WSU remains important to Wedge, as evidenced by his keynote speech last December for former coach Gene Stephenson’s Hall of Fame induction banquet. And at age 51, Wedge could invest in restoring the Shockers to their past greatness. His name recognition and his success as a player at WSU could be a boon in recruiting, too.
But the recruiting aspect of the job is the question looming over Wedge. With only professional experience, would Wedge want to recruit in the college game?
Hooper is immensely popular in Wichita, not only for his All-America career with the Shockers but also for his success as the manager of the Wichita Wingnuts.
He has deep roots in Wichita. He and his family have remained here since Hooper, 42, left the Wingnuts in 2016 to join the San Diego Padres as their minor-league infield coordinator. Hooper, who was born in Lawrence, played at WSU from 1996-99, earned All-America status twice, led the Shockers in batting average (.402) in 1999 and then played in more than 600 Triple-A games as a professional.
While Hooper doesn’t have MLB or affiliated baseball experience as a manager, he was wildly successful as coach of the Wingnuts in independent baseball. In his seven seasons at the helm, Wichita won six division championships, including the 2014 American Association championship. He compiled a 422-270 record (.610) and won three manager of the year awards.

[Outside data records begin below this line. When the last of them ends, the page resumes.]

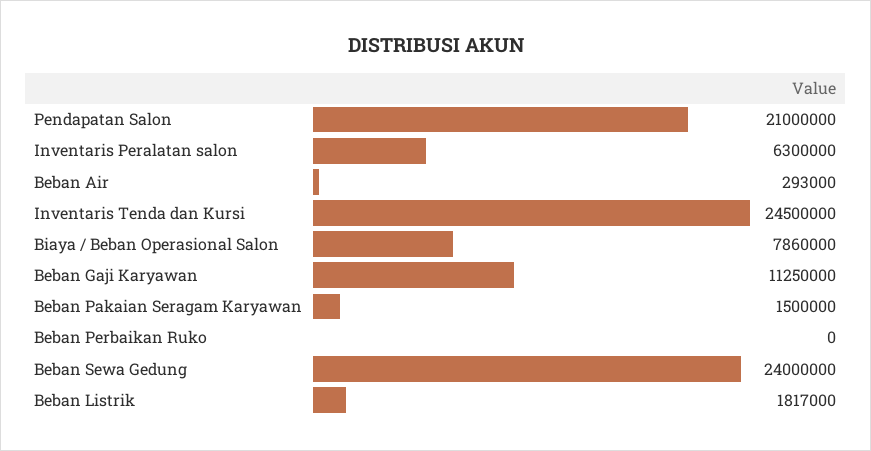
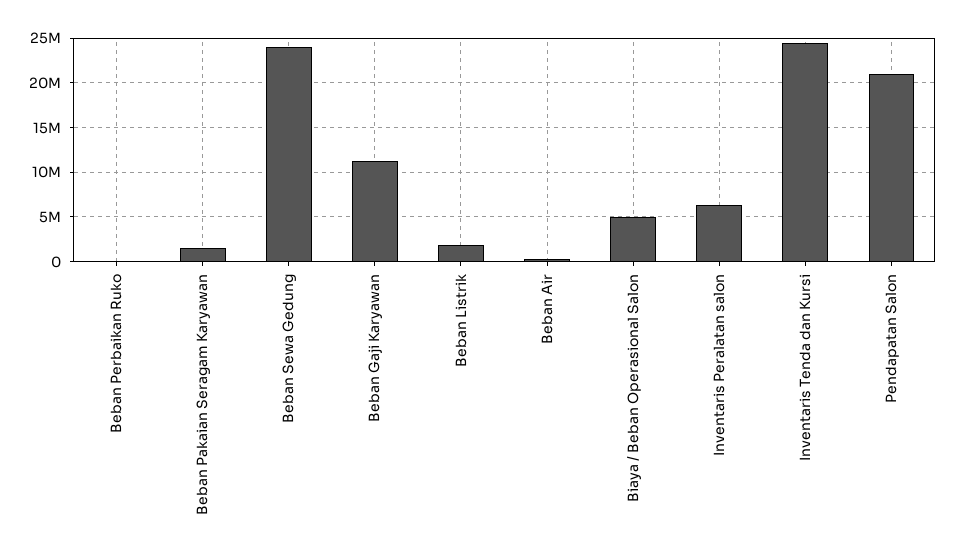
  {
    "Pendapatan Salon": 21000000,
    "Inventaris Peralatan salon": 6300000,
    "Beban Air": 293000,
    "Inventaris Tenda dan Kursi": 24500000,
-   "Biaya / Beban Operasional Salon": 7860000,
+   "Biaya / Beban Operasional Salon": 5000000,
    "Beban Gaji Karyawan": 11250000,
    "Beban Pakaian Seragam Karyawan": 1500000,
    "Beban Perbaikan Ruko": 0,
    "Beban Sewa Gedung": 24000000,
    "Beban Listrik": 1817000
  }

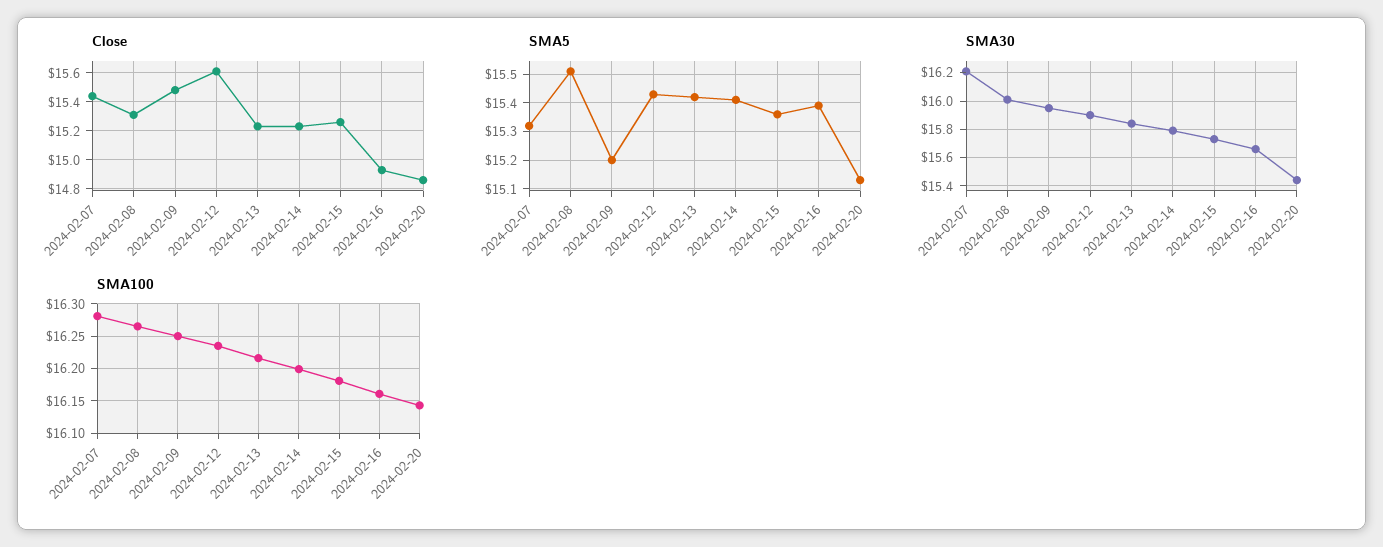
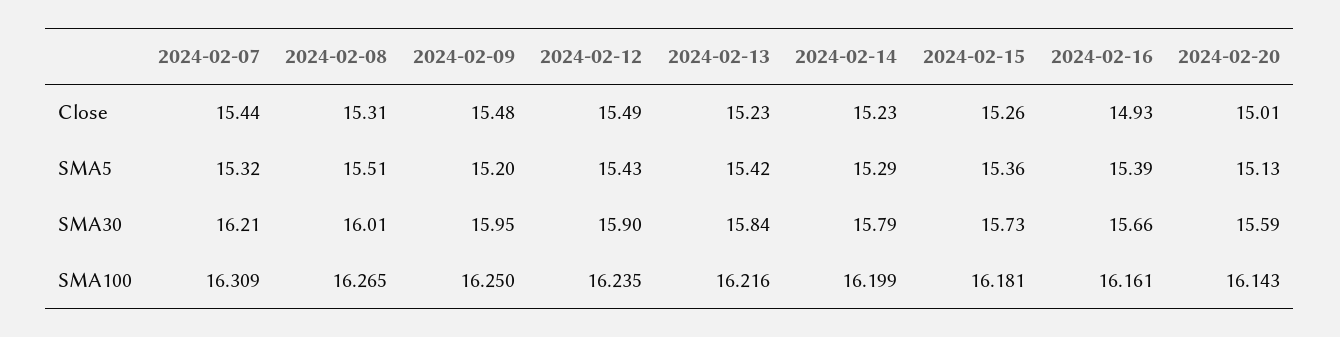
  {
    "Close": {
      "2024-02-07": 15.44,
      "2024-02-08": 15.31,
      "2024-02-09": 15.48,
-     "2024-02-12": 15.6,
+     "2024-02-12": 15.49,
      "2024-02-13": 15.23,
      "2024-02-14": 15.23,
      "2024-02-15": 15.26,
      "2024-02-16": 14.93,
-     "2024-02-20": 14.85
+     "2024-02-20": 15.01
    },
    "SMA5": {
      "2024-02-07": 15.32,
      "2024-02-08": 15.51,
      "2024-02-09": 15.2,
      "2024-02-12": 15.43,
      "2024-02-13": 15.42,
-     "2024-02-14": 15.4,
+     "2024-02-14": 15.29,
      "2024-02-15": 15.36,
      "2024-02-16": 15.39,
      "2024-02-20": 15.13
    },
    "SMA30": {
      "2024-02-07": 16.21,
      "2024-02-08": 16.01,
      "2024-02-09": 15.95,
      "2024-02-12": 15.9,
      "2024-02-13": 15.84,
      "2024-02-14": 15.79,
      "2024-02-15": 15.73,
      "2024-02-16": 15.66,
-     "2024-02-20": 15.45
+     "2024-02-20": 15.59
    },
    "SMA100": {
-     "2024-02-07": 16.28,
+     "2024-02-07": 16.309,
      "2024-02-08": 16.265,
      "2024-02-09": 16.25,
      "2024-02-12": 16.235,
      "2024-02-13": 16.216,
      "2024-02-14": 16.199,
      "2024-02-15": 16.181,
      "2024-02-16": 16.161,
      "2024-02-20": 16.143
    }
  }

Hooper was well-liked as a Wingnuts manager and earned a reputation as a guy his players wanted to play for. He was instrumental in helping to send 36 players to affiliated baseball during his tenure.
He has some experience selling players on playing for him as manager of an independent club, although recruiting at the collegiate level would be new. Hooper’s likeable personality and love for WSU and the city of Wichita could help bolster his recruiting efforts.
What sets Standiford apart is his experience and success as a manager at the collegiate level.
Since taking over the head coaching job at Tabor in the fall of 2008, Standiford has built the program into an NAIA power. In 11 seasons, Standiford has compiled a 449-193 record (.699), guiding the Bluejays to the NAIA World Series in 2014 and 2015, and won five KCAC championships in the past seven years.
Like the other candidates, Standiford is a past Shocker great: He’s known as one of the most prolific power hitters in WSU history. From 1985-88, Standiford slugged 69 home runs, a mark that still stands as the program’s career record.
As a senior, Standiford led the Shockers in runs, doubles and RBIs and set the single-season home run record at 28. He led the Shockers to the 1988 College World Series and earned All-America status from Collegiate Baseball.
WSU would be a major step up for Standiford, but his level of sustained success speaks to his ability to recruit and coach. He has essentially re-written the record book at Tabor and strung together seven straight 40-win seasons from 2011-17. At WSU, he would have excellent facilities and a history of success to recruit upon.
Another bonus Standiford offers? The recruiting ties he’s built from operating the Wichita Sluggers Academy for the past 13 years. The 50,000-square foot complex has helped develop young players from all over the area.